The first four months of Push-It
Push-It as a game began significantly different than what we have now. When we began, we knew we wanted to create a cooperative multiplayer experience, and that was about all we had. We had not yet determined what the gameplay, objective, or visual style would be, but knew we wanted to forge something that would bring players together to achieve a shared goal. With this in mind, our first idea for gameplay was shared control of a ship.
Many people have heard of the games Artemis and Guns of Icarus Online, both of these games places a set number of players, 6 and 3 respectively, on teams to jointly crew a ship. Each player relies on the others to complete their objectives and perform their duties. If one player fails, the entire crew may fail. While these games provide players a strong sense of cooperation and urgency, Artemis fails to place players directly in the action, instead viewing it through 2D displays while Icarus players spend just as much time running around the ship in 1st person as actually performing actions on or with it. We wanted liked the cooperative aspects of both, and created our first iteration based on a melding of these two ideas. Our players would take direct control of stations on a ship, providing 1st person views from gunnery batteries as well as the helm to work together to control, navigate and protect the ship.
As we progressed with the idea of players jointly controlling a ship, we asked ourselves “Is every role fun and engaging to play? Would people be happy to be locked into a single role or should be allow variation in what each player can do?” What we came back with was a resounding “No” to the first and “Allow variation” to the second. With that in mind, we began developing ideas to allow players to do more than one thing and not be locked in a single role, thus we came up with the idea of drones. Drones would be a secondary mechanic for the gunners to use. Rather than having a dedicated mechanic making repairs to the ship, each gunner could choose to exchange their offensive potential for defensive. When controlling their drone, the gunner would be able to repair gunnery batteries on the hull of the ship, raise shield walls and perform other supportive actions to assist the ship and their team in non-offensive capacity.

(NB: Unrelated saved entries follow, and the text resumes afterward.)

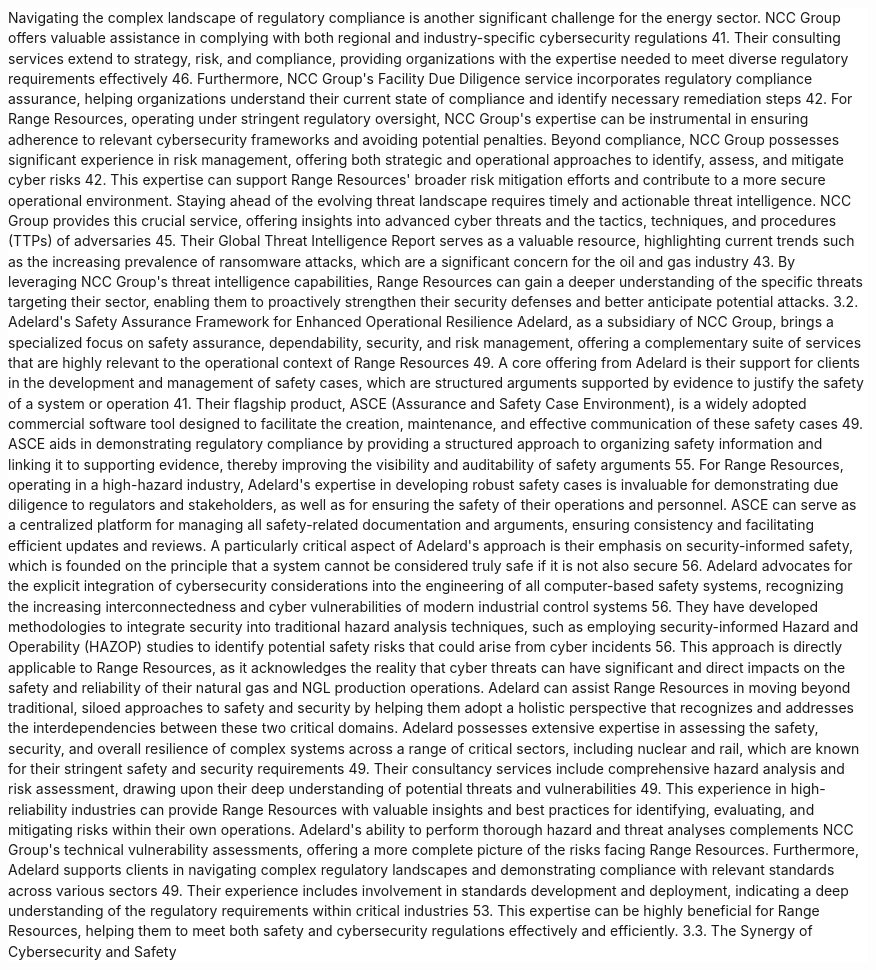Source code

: Navigating the complex landscape of regulatory compliance is another significant challenge for the energy sector. NCC Group offers valuable assistance in complying with both regional and industry-specific cybersecurity regulations 41. Their consulting services extend to strategy, risk, and compliance, providing organizations with the expertise needed to meet diverse regulatory requirements effectively 46. Furthermore, NCC Group's Facility Due Diligence service incorporates regulatory compliance assurance, helping organizations understand their current state of compliance and identify necessary remediation steps 42. For Range Resources, operating under stringent regulatory oversight, NCC Group's expertise can be instrumental in ensuring adherence to relevant cybersecurity frameworks and avoiding potential penalties. Beyond compliance, NCC Group possesses significant experience in risk management, offering both strategic and operational approaches to identify, assess, and mitigate cyber risks 42. This expertise can support Range Resources' broader risk mitigation efforts and contribute to a more secure operational environment.
Staying ahead of the evolving threat landscape requires timely and actionable threat intelligence. NCC Group provides this crucial service, offering insights into advanced cyber threats and the tactics, techniques, and procedures (TTPs) of adversaries 45. Their Global Threat Intelligence Report serves as a valuable resource, highlighting current trends such as the increasing prevalence of ransomware attacks, which are a significant concern for the oil and gas industry 43. By leveraging NCC Group's threat intelligence capabilities, Range Resources can gain a deeper understanding of the specific threats targeting their sector, enabling them to proactively strengthen their security defenses and better anticipate potential attacks.
3.2. Adelard's Safety Assurance Framework for Enhanced Operational Resilience
Adelard, as a subsidiary of NCC Group, brings a specialized focus on safety assurance, dependability, security, and risk management, offering a complementary suite of services that are highly relevant to the operational context of Range Resources 49. A core offering from Adelard is their support for clients in the development and management of safety cases, which are structured arguments supported by evidence to justify the safety of a system or operation 41. Their flagship product, ASCE (Assurance and Safety Case Environment), is a widely adopted commercial software tool designed to facilitate the creation, maintenance, and effective communication of these safety cases 49. ASCE aids in demonstrating regulatory compliance by providing a structured approach to organizing safety information and linking it to supporting evidence, thereby improving the visibility and auditability of safety arguments 55. For Range Resources, operating in a high-hazard industry, Adelard's expertise in developing robust safety cases is invaluable for demonstrating due diligence to regulators and stakeholders, as well as for ensuring the safety of their operations and personnel. ASCE can serve as a centralized platform for managing all safety-related documentation and arguments, ensuring consistency and facilitating efficient updates and reviews.
A particularly critical aspect of Adelard's approach is their emphasis on security-informed safety, which is founded on the principle that a system cannot be considered truly safe if it is not also secure 56. Adelard advocates for the explicit integration of cybersecurity considerations into the engineering of all computer-based safety systems, recognizing the increasing interconnectedness and cyber vulnerabilities of modern industrial control systems 56. They have developed methodologies to integrate security into traditional hazard analysis techniques, such as employing security-informed Hazard and Operability (HAZOP) studies to identify potential safety risks that could arise from cyber incidents 56. This approach is directly applicable to Range Resources, as it acknowledges the reality that cyber threats can have significant and direct impacts on the safety and reliability of their natural gas and NGL production operations. Adelard can assist Range Resources in moving beyond traditional, siloed approaches to safety and security by helping them adopt a holistic perspective that recognizes and addresses the interdependencies between these two critical domains.
Adelard possesses extensive expertise in assessing the safety, security, and overall resilience of complex systems across a range of critical sectors, including nuclear and rail, which are known for their stringent safety and security requirements 49. Their consultancy services include comprehensive hazard analysis and risk assessment, drawing upon their deep understanding of potential threats and vulnerabilities 49. This experience in high-reliability industries can provide Range Resources with valuable insights and best practices for identifying, evaluating, and mitigating risks within their own operations. Adelard's ability to perform thorough hazard and threat analyses complements NCC Group's technical vulnerability assessments, offering a more complete picture of the risks facing Range Resources.
Furthermore, Adelard supports clients in navigating complex regulatory landscapes and demonstrating compliance with relevant standards across various sectors 49. Their experience includes involvement in standards development and deployment, indicating a deep understanding of the regulatory requirements within critical industries 53. This expertise can be highly beneficial for Range Resources, helping them to meet both safety and cybersecurity regulations effectively and efficiently.
3.3. The Synergy of Cybersecurity and Safety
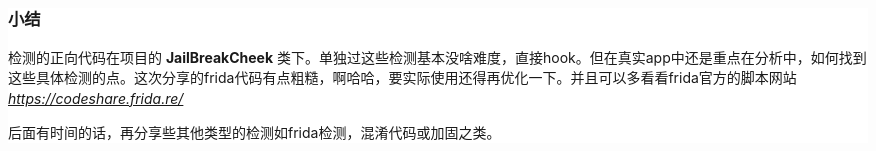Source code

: ### 小结

检测的正向代码在项目的 **JailBreakCheek** 类下。单独过这些检测基本没啥难度，直接hook。但在真实app中还是重点在分析中，如何找到这些具体检测的点。这次分享的frida代码有点粗糙，啊哈哈，要实际使用还得再优化一下。并且可以多看看frida官方的脚本网站*https://codeshare.frida.re/*

 

后面有时间的话，再分享些其他类型的检测如frida检测，混淆代码或加固之类。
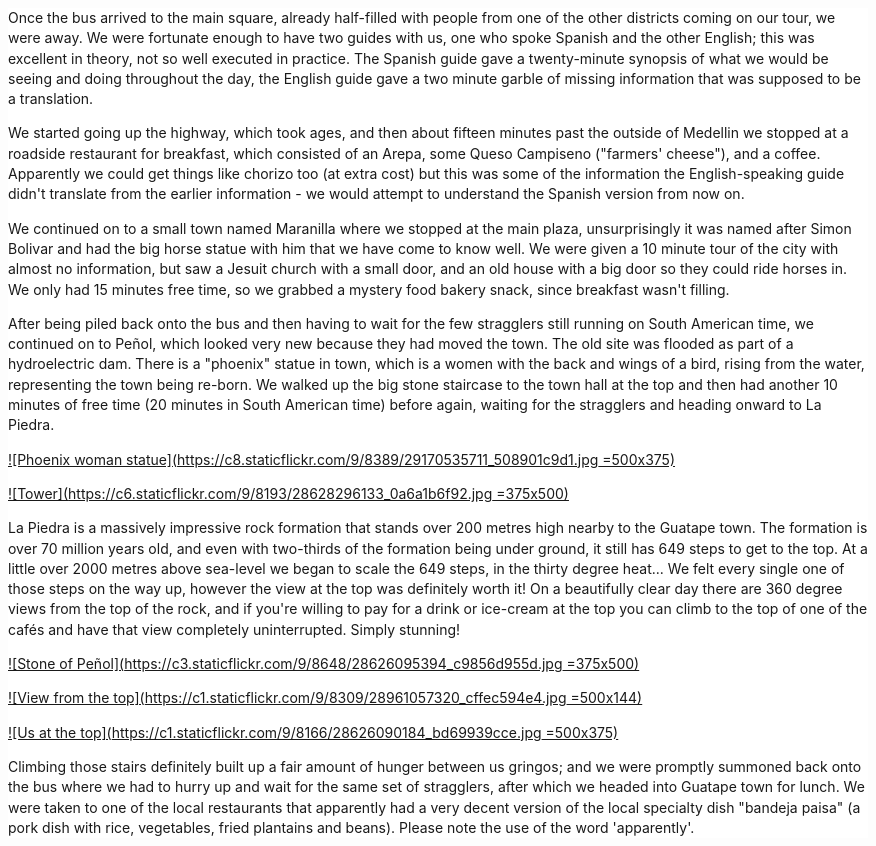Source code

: Once the bus arrived to the main square, already half-filled with people from one of the other districts coming on our tour, we were away. We were fortunate enough to have two guides with us, one who spoke Spanish and the other English; this was excellent in theory, not so well executed in practice. The Spanish guide gave a twenty-minute synopsis of what we would be seeing and doing throughout the day, the English guide gave a two minute garble of missing information that was supposed to be a translation. 

We started going up the highway, which took ages, and then about fifteen minutes past the outside of Medellin we stopped at a roadside restaurant for breakfast, which consisted of an Arepa, some Queso Campiseno ("farmers' cheese"), and a coffee. Apparently we could get things like chorizo too (at extra cost) but this was some of the information the English-speaking guide didn't translate from the earlier information - we would attempt to understand the Spanish version from now on.

We continued on to a small town named Maranilla where we stopped at the main plaza, unsurprisingly it was named after Simon Bolivar and had the big horse statue with him that we have come to know well. We were given a 10 minute tour of the city with almost no information, but saw a Jesuit church with a small door, and an old house with a big door so they could ride horses in. We only had 15 minutes free time, so we grabbed a mystery food bakery snack, since breakfast wasn't filling.

After being piled back onto the bus and then having to wait for the few stragglers still running on South American time, we continued on to Peñol, which looked very new because they had moved the town. The old site was flooded as part of a hydroelectric dam. There is a "phoenix" statue in town, which is a women with the back and wings of a bird, rising from the water, representing the town being re-born. We walked up the big stone staircase to the town hall at the top and then had another 10 minutes of free time (20 minutes in South American time) before again, waiting for the stragglers and heading onward to La Piedra.

[![Phoenix woman statue](https://c8.staticflickr.com/9/8389/29170535711_508901c9d1.jpg =500x375)](https://www.flickr.com/photos/140698305@N05/29170535711/in/album-72157672023171061/)

[![Tower](https://c6.staticflickr.com/9/8193/28628296133_0a6a1b6f92.jpg =375x500)](https://www.flickr.com/photos/140698305@N05/28628296133/in/album-72157672023171061/)

La Piedra is a massively impressive rock formation that stands over 200 metres high nearby to the Guatape town. The formation is over 70 million years old, and even with two-thirds of the formation being under ground, it still has 649 steps to get to the top. At a little over 2000 metres above sea-level we began to scale the 649 steps, in the thirty degree heat... We felt every single one of those steps on the way up, however the view at the top was definitely worth it! On a beautifully clear day there are 360 degree views from the top of the rock, and if you're willing to pay for a drink or ice-cream at the top you can climb to the top of one of the cafés and have that view completely uninterrupted. Simply stunning!

[![Stone of Peñol](https://c3.staticflickr.com/9/8648/28626095394_c9856d955d.jpg =375x500)](https://www.flickr.com/photos/140698305@N05/28626095394/in/album-72157672023171061/)

[![View from the top](https://c1.staticflickr.com/9/8309/28961057320_cffec594e4.jpg =500x144)](https://www.flickr.com/photos/140698305@N05/28961057320/in/album-72157672023171061/)

[![Us at the top](https://c1.staticflickr.com/9/8166/28626090184_bd69939cce.jpg =500x375)](https://www.flickr.com/photos/140698305@N05/28626090184/in/album-72157672023171061/)

Climbing those stairs definitely built up a fair amount of hunger between us gringos; and we were promptly summoned back onto the bus where we had to hurry up and wait for the same set of stragglers, after which we headed into Guatape town for lunch. We were taken to one of the local restaurants that apparently had a very decent version of the local specialty dish "bandeja paisa" (a pork dish with rice, vegetables, fried plantains and beans). Please note the use of the word 'apparently'.
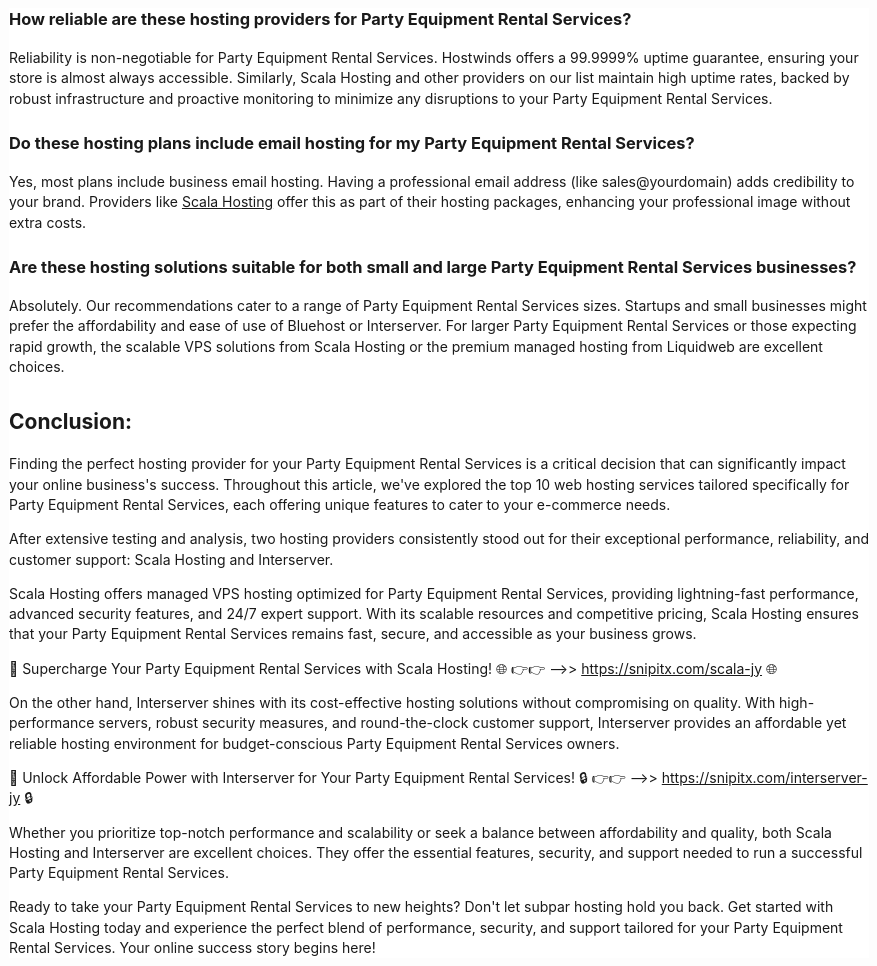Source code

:### How reliable are these hosting providers for Party Equipment Rental Services? 
Reliability is non-negotiable for Party Equipment Rental Services. Hostwinds offers a 99.9999% uptime guarantee, ensuring your store is almost always accessible. Similarly, Scala Hosting and other providers on our list maintain high uptime rates, backed by robust infrastructure and proactive monitoring to minimize any disruptions to your Party Equipment Rental Services.

### Do these hosting plans include email hosting for my Party Equipment Rental Services? 
Yes, most plans include business email hosting. Having a professional email address (like sales@yourdomain) adds credibility to your brand. Providers like [Scala Hosting](https://snipitx.com/scala-jy) offer this as part of their hosting packages, enhancing your professional image without extra costs.

### Are these hosting solutions suitable for both small and large Party Equipment Rental Services businesses? 
Absolutely. Our recommendations cater to a range of Party Equipment Rental Services sizes. Startups and small businesses might prefer the affordability and ease of use of Bluehost or Interserver. For larger Party Equipment Rental Services or those expecting rapid growth, the scalable VPS solutions from Scala Hosting or the premium managed hosting from Liquidweb are excellent choices.

## Conclusion:

Finding the perfect hosting provider for your Party Equipment Rental Services is a critical decision that can significantly impact your online business's success. Throughout this article, we've explored the top 10 web hosting services tailored specifically for Party Equipment Rental Services, each offering unique features to cater to your e-commerce needs.

After extensive testing and analysis, two hosting providers consistently stood out for their exceptional performance, reliability, and customer support: Scala Hosting and Interserver.

Scala Hosting offers managed VPS hosting optimized for Party Equipment Rental Services, providing lightning-fast performance, advanced security features, and 24/7 expert support. With its scalable resources and competitive pricing, Scala Hosting ensures that your Party Equipment Rental Services remains fast, secure, and accessible as your business grows.

🚀 Supercharge Your Party Equipment Rental Services with Scala Hosting! 🌐
👉👉 -->> https://snipitx.com/scala-jy 🌐

On the other hand, Interserver shines with its cost-effective hosting solutions without compromising on quality. With high-performance servers, robust security measures, and round-the-clock customer support, Interserver provides an affordable yet reliable hosting environment for budget-conscious Party Equipment Rental Services owners.

💸 Unlock Affordable Power with Interserver for Your Party Equipment Rental Services! 🔒
👉👉 -->> https://snipitx.com/interserver-jy 🔒

Whether you prioritize top-notch performance and scalability or seek a balance between affordability and quality, both Scala Hosting and Interserver are excellent choices. They offer the essential features, security, and support needed to run a successful Party Equipment Rental Services.

Ready to take your Party Equipment Rental Services to new heights? Don't let subpar hosting hold you back. Get started with Scala Hosting today and experience the perfect blend of performance, security, and support tailored for your Party Equipment Rental Services. Your online success story begins here!

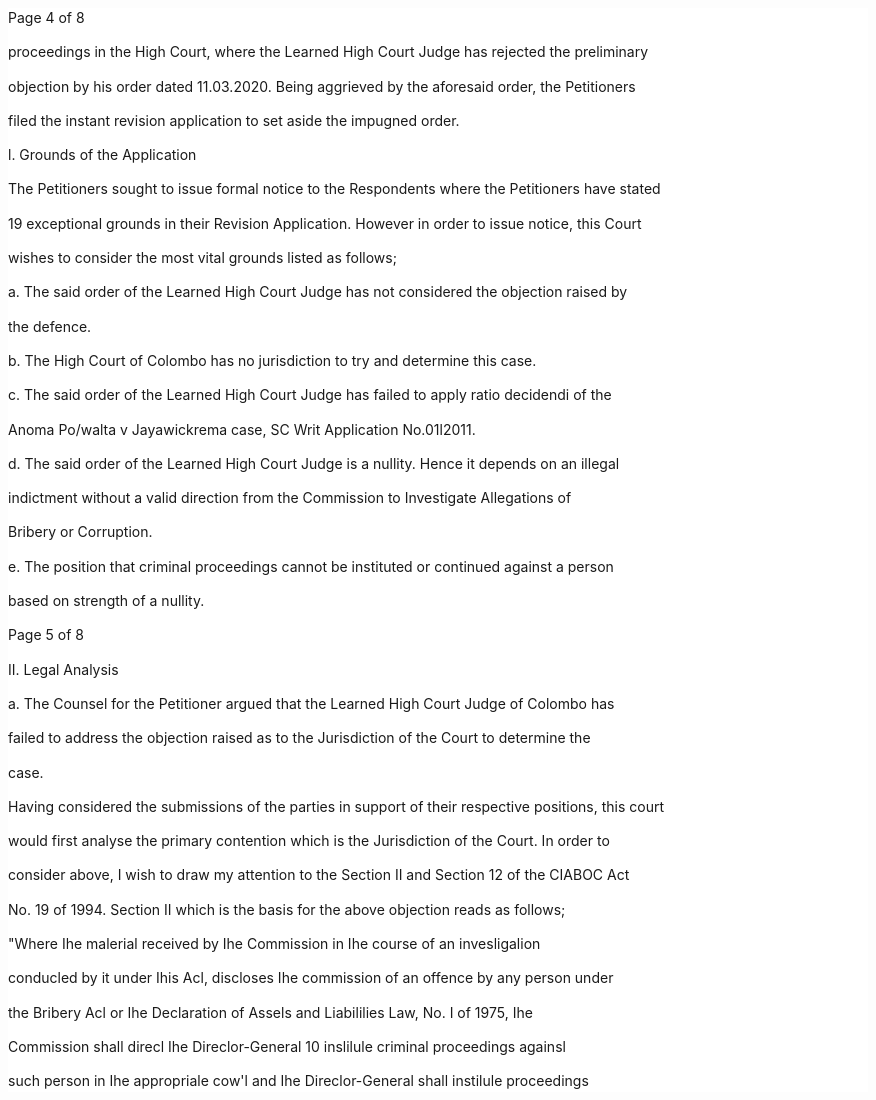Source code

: Page 4 of 8

proceedings in the High Court, where the Learned High Court Judge has rejected the preliminary

objection by his order dated 11.03.2020. Being aggrieved by the aforesaid order, the Petitioners

filed the instant revision application to set aside the impugned order.

l. Grounds of the Application

The Petitioners sought to issue formal notice to the Respondents where the Petitioners have stated

19 exceptional grounds in their Revision Application. However in order to issue notice, this Court

wishes to consider the most vital grounds listed as follows;

a. The said order of the Learned High Court Judge has not considered the objection raised by

the defence.

b. The High Court of Colombo has no jurisdiction to try and determine this case.

c. The said order of the Learned High Court Judge has failed to apply ratio decidendi of the

Anoma Po/walta v Jayawickrema case, SC Writ Application No.01l2011.

d. The said order of the Learned High Court Judge is a nullity. Hence it depends on an illegal

indictment without a valid direction from the Commission to Investigate Allegations of

Bribery or Corruption.

e. The position that criminal proceedings cannot be instituted or continued against a person

based on strength of a nullity.

Page 5 of 8

II. Legal Analysis

a. The Counsel for the Petitioner argued that the Learned High Court Judge of Colombo has

failed to address the objection raised as to the Jurisdiction of the Court to determine the

case.

Having considered the submissions of the parties in support of their respective positions, this court

would first analyse the primary contention which is the Jurisdiction of the Court. In order to

consider above, I wish to draw my attention to the Section II and Section 12 of the CIABOC Act

No. 19 of 1994. Section II which is the basis for the above objection reads as follows;

"Where Ihe malerial received by Ihe Commission in Ihe course of an invesligalion

conducled by it under Ihis Acl, discloses Ihe commission of an offence by any person under

the Bribery Acl or Ihe Declaration of Assels and Liabililies Law, No. I of 1975, Ihe

Commission shall direcl Ihe Direclor-General 10 inslilule criminal proceedings againsl

such person in Ihe appropriale cow'l and Ihe Direclor-General shall instilule proceedings

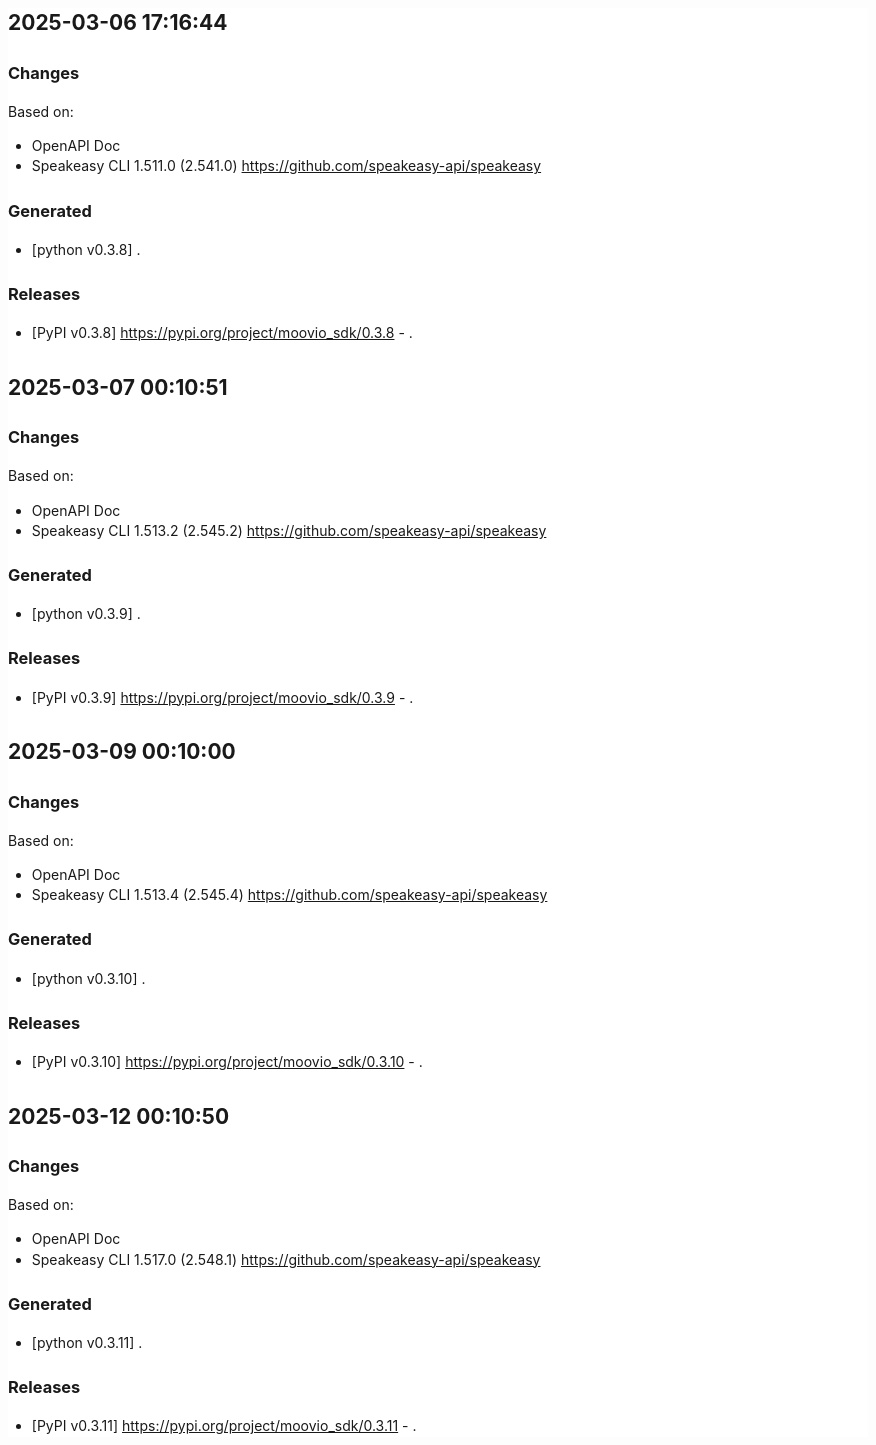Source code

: ## 2025-03-06 17:16:44
### Changes
Based on:
- OpenAPI Doc  
- Speakeasy CLI 1.511.0 (2.541.0) https://github.com/speakeasy-api/speakeasy
### Generated
- [python v0.3.8] .
### Releases
- [PyPI v0.3.8] https://pypi.org/project/moovio_sdk/0.3.8 - .

## 2025-03-07 00:10:51
### Changes
Based on:
- OpenAPI Doc  
- Speakeasy CLI 1.513.2 (2.545.2) https://github.com/speakeasy-api/speakeasy
### Generated
- [python v0.3.9] .
### Releases
- [PyPI v0.3.9] https://pypi.org/project/moovio_sdk/0.3.9 - .

## 2025-03-09 00:10:00
### Changes
Based on:
- OpenAPI Doc  
- Speakeasy CLI 1.513.4 (2.545.4) https://github.com/speakeasy-api/speakeasy
### Generated
- [python v0.3.10] .
### Releases
- [PyPI v0.3.10] https://pypi.org/project/moovio_sdk/0.3.10 - .

## 2025-03-12 00:10:50
### Changes
Based on:
- OpenAPI Doc  
- Speakeasy CLI 1.517.0 (2.548.1) https://github.com/speakeasy-api/speakeasy
### Generated
- [python v0.3.11] .
### Releases
- [PyPI v0.3.11] https://pypi.org/project/moovio_sdk/0.3.11 - .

With drones, we solved the “Being a gunner can get boring” issue, but had not touched the role of the helmsman. How could we make being in charge of navigation and moving the ship more fun and engaging for that player? After long discussion of the issues that faced being a helmsman, as well as taking a deeper look into the drone gameplay, we determined that we needed to make a dramatic change. With it determined that playing as a dedicated helmsman would likely get boring for a majority of players, we decided to remove the role. With that, we now had gunnery batteries on the hull and defensive drones for support. How would the ship move? The drones would be able to push it with a beam of some sort.
With this change, Push-It as it is now truly began. Multiple players working together to defend and push their broken hull of a ship through a maze of enemies to return “home.” Looking at where it was now, we questioned the need for the offensive batteries at all, and so we removed them. Players now all took control of their own drone, pushing their ship to safety while fighting off and avoiding enemies and dangers. Why complicate the gameplay with combat, though? Why not just make all the danger the players, and their ship, face come from the environment? Many games add combat mechanics “just because” without necessarily having a sound reason for them, thus we decided to remove them. They weren’t needed, we decided, and testers agreed when we brought a combat-less build to QA with the only goal being to use your “push beam” to get an object from the start of the level, through various environmental puzzles and dangers, to the end of the level. We didn’t impose a time limit or any other requirements, just “get there.” They loved it.
With the new change, however, we realized we just had an incredibly simple game, one that wasn’t particularly innovative. It was fun to play, yes, because of the player interactions and the cooperation requirements, but not innovative. We also had the issue of being limited to 4 players on a single machine, using Xbox 360 controllers. Around the same time, I was working on a side project using mobile phones with gps to make a “hunger games” style hide and seek game. When I mentioned it to my group, we had a groundbreaking idea to “combine” the two. We would have players use their smart phones as controllers. It took only a few days to set up a system in which players could download an app to their android device and easily connect to the game through wifi giving them a virtual controller on the screen of their device. The versatility of smart phones has also provided us with the ability to make a range of control schemes, from a “twin-stick” scheme to a gyroscope based “tilt-to-move” scheme, with many more possibilities for additional schemes.
Push-It had now moved beyond something you might play in your living room with your family and friends to a game that could be played on nearly any screen anywhere, with little setup. It could be deployed in movie theaters before a screening or in a park or even on Time Square, the possibilities for deployment were endless because players could seamlessly drop in and out of the game without affecting the ability to complete the levels.
The process of reaching the point where we are now with Push-It has been extremely educational about the true process of game development. We started with just a simple idea of making a cooperative experience, we progressed through so many different iterations and ideas before we reached this point. In addition, although I only focused on the iterations that directly led to Push-It where it is today, we also had alternative ideas that we developed alongside the cooperative experience that also provided ideas for thing to do and not do in Push-It.